After digesting eclogite in my bombs recently, I’ve really started to question one assumption. One of the reasons that I’ve been using the bombs in the first place is that I know that the high temperature and confined pressure reduces the boiling point of the acids used for sample digestion, thus meaning that effective digestion can take place at higher temperatures without the acids gassing off before dissolution is complete. Having said that, however, I have no definitive idea about the pressures generated in the bombs. This is because there is no simple easy way to know, as the pressure attained is a function of not only the ‘air space’ left in the bomb (that is the capacity of the bomb minus the volume of acid and sample added), but also of the composition of the liquid being heated.

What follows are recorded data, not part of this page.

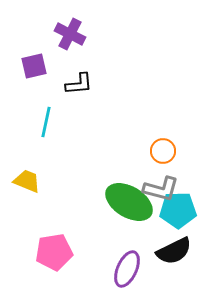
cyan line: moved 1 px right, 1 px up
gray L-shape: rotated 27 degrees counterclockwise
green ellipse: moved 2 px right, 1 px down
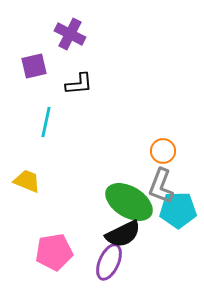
gray L-shape: moved 3 px up; rotated 96 degrees clockwise
black semicircle: moved 51 px left, 17 px up
purple ellipse: moved 18 px left, 7 px up
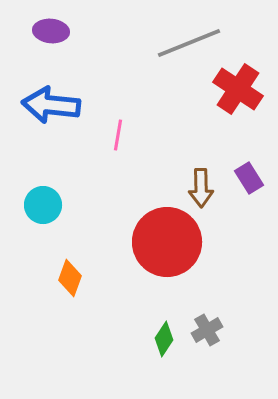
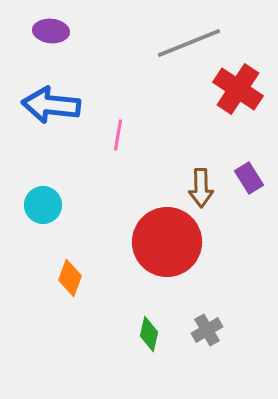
green diamond: moved 15 px left, 5 px up; rotated 20 degrees counterclockwise
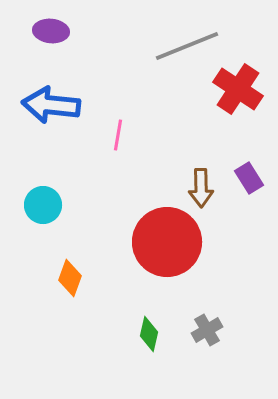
gray line: moved 2 px left, 3 px down
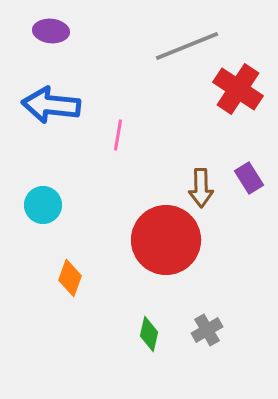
red circle: moved 1 px left, 2 px up
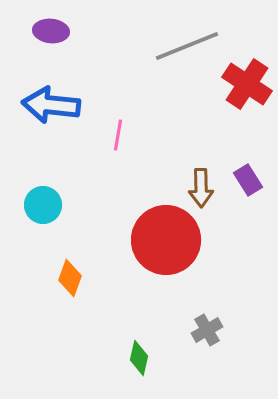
red cross: moved 9 px right, 5 px up
purple rectangle: moved 1 px left, 2 px down
green diamond: moved 10 px left, 24 px down
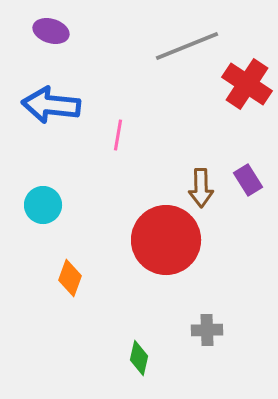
purple ellipse: rotated 12 degrees clockwise
gray cross: rotated 28 degrees clockwise
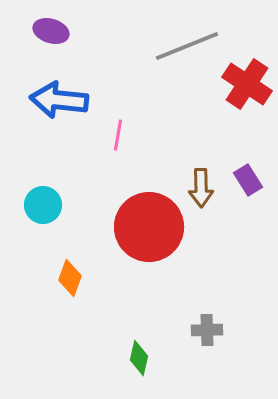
blue arrow: moved 8 px right, 5 px up
red circle: moved 17 px left, 13 px up
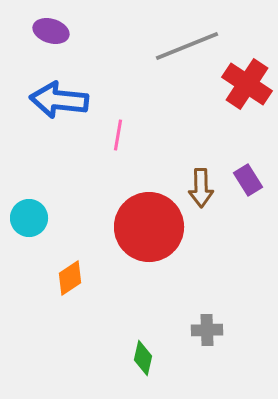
cyan circle: moved 14 px left, 13 px down
orange diamond: rotated 36 degrees clockwise
green diamond: moved 4 px right
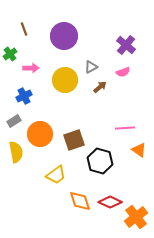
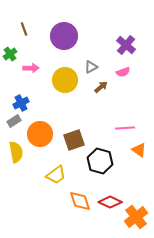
brown arrow: moved 1 px right
blue cross: moved 3 px left, 7 px down
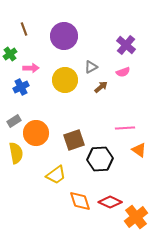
blue cross: moved 16 px up
orange circle: moved 4 px left, 1 px up
yellow semicircle: moved 1 px down
black hexagon: moved 2 px up; rotated 20 degrees counterclockwise
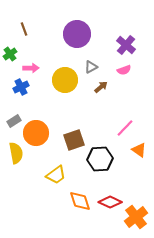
purple circle: moved 13 px right, 2 px up
pink semicircle: moved 1 px right, 2 px up
pink line: rotated 42 degrees counterclockwise
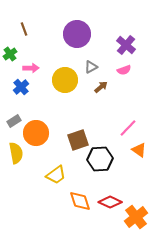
blue cross: rotated 14 degrees counterclockwise
pink line: moved 3 px right
brown square: moved 4 px right
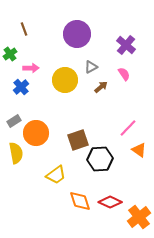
pink semicircle: moved 4 px down; rotated 104 degrees counterclockwise
orange cross: moved 3 px right
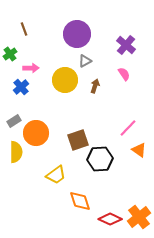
gray triangle: moved 6 px left, 6 px up
brown arrow: moved 6 px left, 1 px up; rotated 32 degrees counterclockwise
yellow semicircle: moved 1 px up; rotated 10 degrees clockwise
red diamond: moved 17 px down
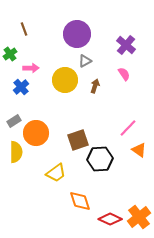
yellow trapezoid: moved 2 px up
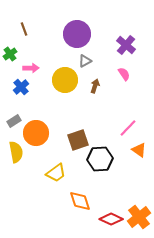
yellow semicircle: rotated 10 degrees counterclockwise
red diamond: moved 1 px right
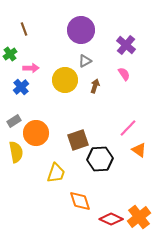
purple circle: moved 4 px right, 4 px up
yellow trapezoid: rotated 35 degrees counterclockwise
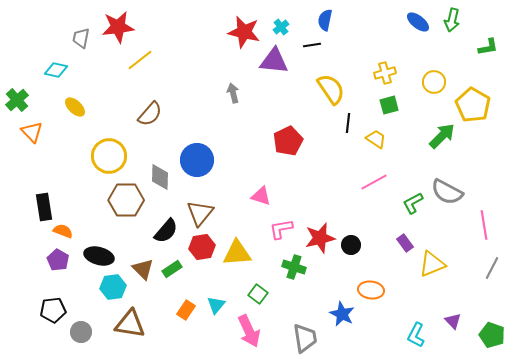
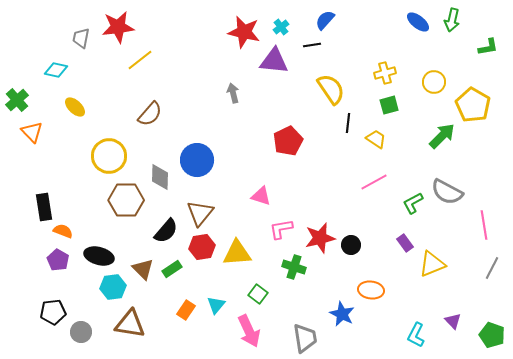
blue semicircle at (325, 20): rotated 30 degrees clockwise
black pentagon at (53, 310): moved 2 px down
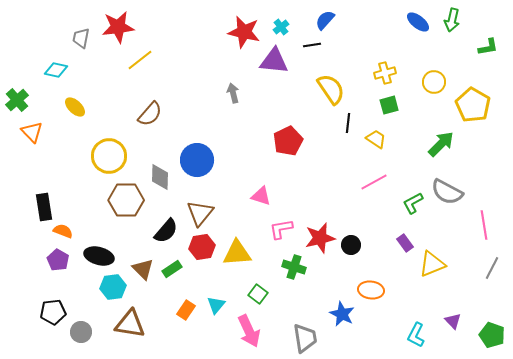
green arrow at (442, 136): moved 1 px left, 8 px down
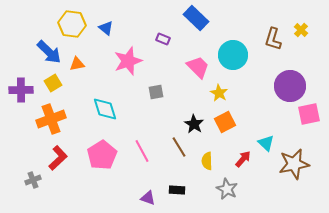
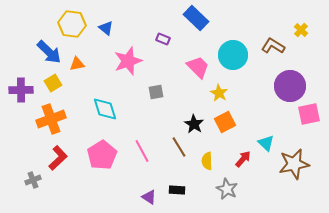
brown L-shape: moved 7 px down; rotated 105 degrees clockwise
purple triangle: moved 1 px right, 1 px up; rotated 14 degrees clockwise
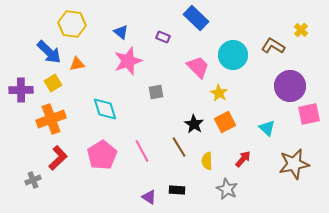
blue triangle: moved 15 px right, 4 px down
purple rectangle: moved 2 px up
cyan triangle: moved 1 px right, 15 px up
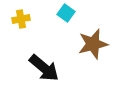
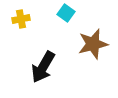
black arrow: moved 1 px left, 1 px up; rotated 80 degrees clockwise
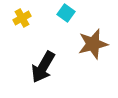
yellow cross: moved 1 px right, 1 px up; rotated 18 degrees counterclockwise
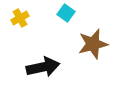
yellow cross: moved 2 px left
black arrow: rotated 132 degrees counterclockwise
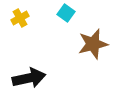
black arrow: moved 14 px left, 11 px down
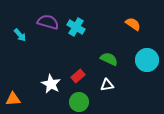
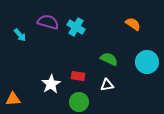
cyan circle: moved 2 px down
red rectangle: rotated 48 degrees clockwise
white star: rotated 12 degrees clockwise
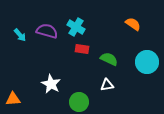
purple semicircle: moved 1 px left, 9 px down
red rectangle: moved 4 px right, 27 px up
white star: rotated 12 degrees counterclockwise
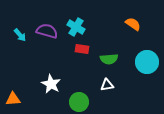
green semicircle: rotated 150 degrees clockwise
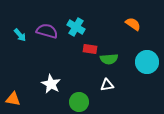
red rectangle: moved 8 px right
orange triangle: rotated 14 degrees clockwise
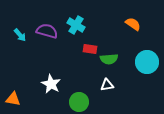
cyan cross: moved 2 px up
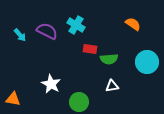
purple semicircle: rotated 10 degrees clockwise
white triangle: moved 5 px right, 1 px down
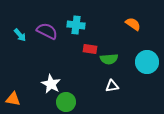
cyan cross: rotated 24 degrees counterclockwise
green circle: moved 13 px left
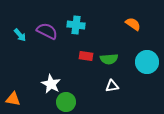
red rectangle: moved 4 px left, 7 px down
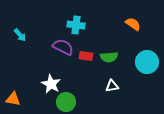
purple semicircle: moved 16 px right, 16 px down
green semicircle: moved 2 px up
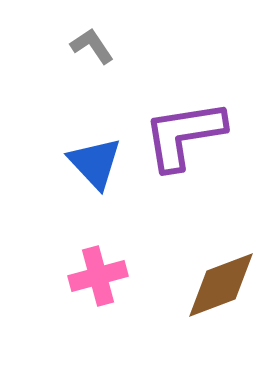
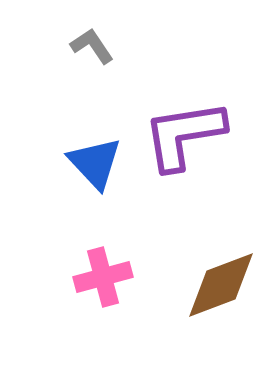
pink cross: moved 5 px right, 1 px down
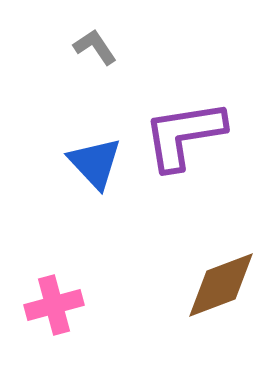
gray L-shape: moved 3 px right, 1 px down
pink cross: moved 49 px left, 28 px down
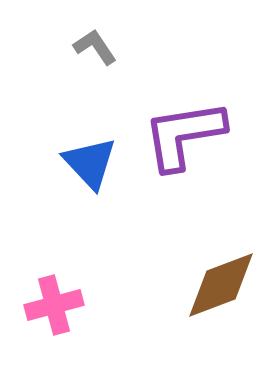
blue triangle: moved 5 px left
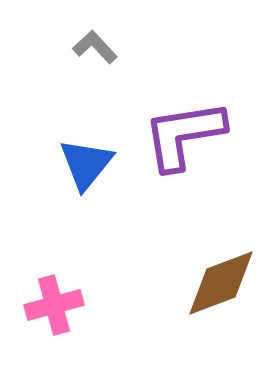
gray L-shape: rotated 9 degrees counterclockwise
blue triangle: moved 4 px left, 1 px down; rotated 22 degrees clockwise
brown diamond: moved 2 px up
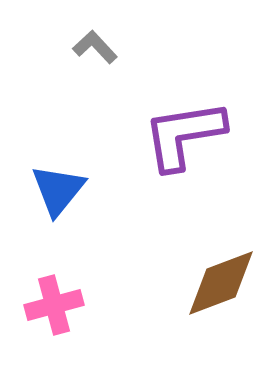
blue triangle: moved 28 px left, 26 px down
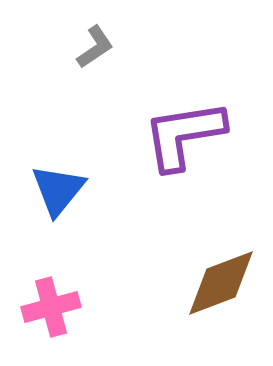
gray L-shape: rotated 99 degrees clockwise
pink cross: moved 3 px left, 2 px down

After hunting in the manual for the bombs, I found some patchy data on the pressures assumed to be generated in the bombs by a small selection of liquids when present as a 10 ml volume in a 23 ml space. They are:

Comparing the pressures generated in 23 ml bombs by 10 ml of different liquids.

I thought I might plot up a simple graph comparing the pressure (P) and temperature (T) for these liquids in the bombs (above). The exercise also proved to be a good exercise to practice my skills in R programming. As you can see, even between the four different liquids, there’s quite a large variation in the pressure to be expected. Missing from this plot, however, are the two acids (HF and HNO3) which I use in my bomb dissolution. Who knows how they behave in these bombs? Well nobody, apparently. For the life of me I can’t find any data on those acids so as yet I’m unsure as to the actual pressures generated.

I’m almost certain that HNO3 alone generates pressures >> 2000 psi, as when cleaning the bombs, often a significant proportion of the acid is lost, i.e. the pressure is so high the top of the bomb (which is spring loaded) opens and some gas is released until it reseals. This does not happen when a sample is present in a mix of both HF and HNO3, suggesting that this mix generates a pressure somewhat lower. How much lower, however is the golden question which I am as yet unable to answer. As far I can see at the moment, there can be no sure way of knowing without conducting direct pressure measurements in the bombs, but watch this space as I might be able to do some modelling if I got my hands on some data!